#### TASK DIRECTIONS
Can you express the lines of the material as a JSON list of strings, one string per line with blank lines omitted, starting at the beginning of the material and ending with the line that contains "emprendimiento."? Leave the pictures out of your answer.

#### MATERIAL PROVIDED

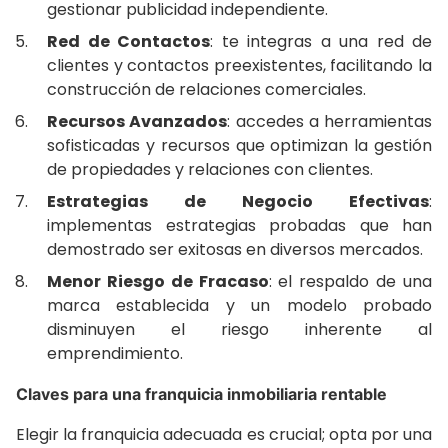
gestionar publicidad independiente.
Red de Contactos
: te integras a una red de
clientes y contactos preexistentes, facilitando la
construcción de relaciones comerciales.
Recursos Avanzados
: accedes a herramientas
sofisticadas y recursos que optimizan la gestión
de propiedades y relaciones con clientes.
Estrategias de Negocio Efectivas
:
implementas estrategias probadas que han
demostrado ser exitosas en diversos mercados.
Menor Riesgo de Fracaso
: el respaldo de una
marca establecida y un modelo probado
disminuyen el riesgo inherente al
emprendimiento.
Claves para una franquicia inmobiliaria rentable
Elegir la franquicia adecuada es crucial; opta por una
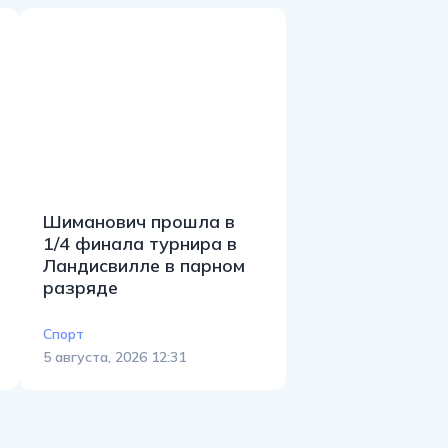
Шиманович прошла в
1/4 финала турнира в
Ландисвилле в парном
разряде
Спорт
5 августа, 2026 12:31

#### WRITTEN ANSWER
[
  "gestionar publicidad independiente.",
  "Red de Contactos",
  ": te integras a una red de",
  "clientes y contactos preexistentes, facilitando la",
  "construcción de relaciones comerciales.",
  "Recursos Avanzados",
  ": accedes a herramientas",
  "sofisticadas y recursos que optimizan la gestión",
  "de propiedades y relaciones con clientes.",
  "Estrategias de Negocio Efectivas",
  ":",
  "implementas estrategias probadas que han",
  "demostrado ser exitosas en diversos mercados.",
  "Menor Riesgo de Fracaso",
  ": el respaldo de una",
  "marca establecida y un modelo probado",
  "disminuyen el riesgo inherente al",
  "emprendimiento."
]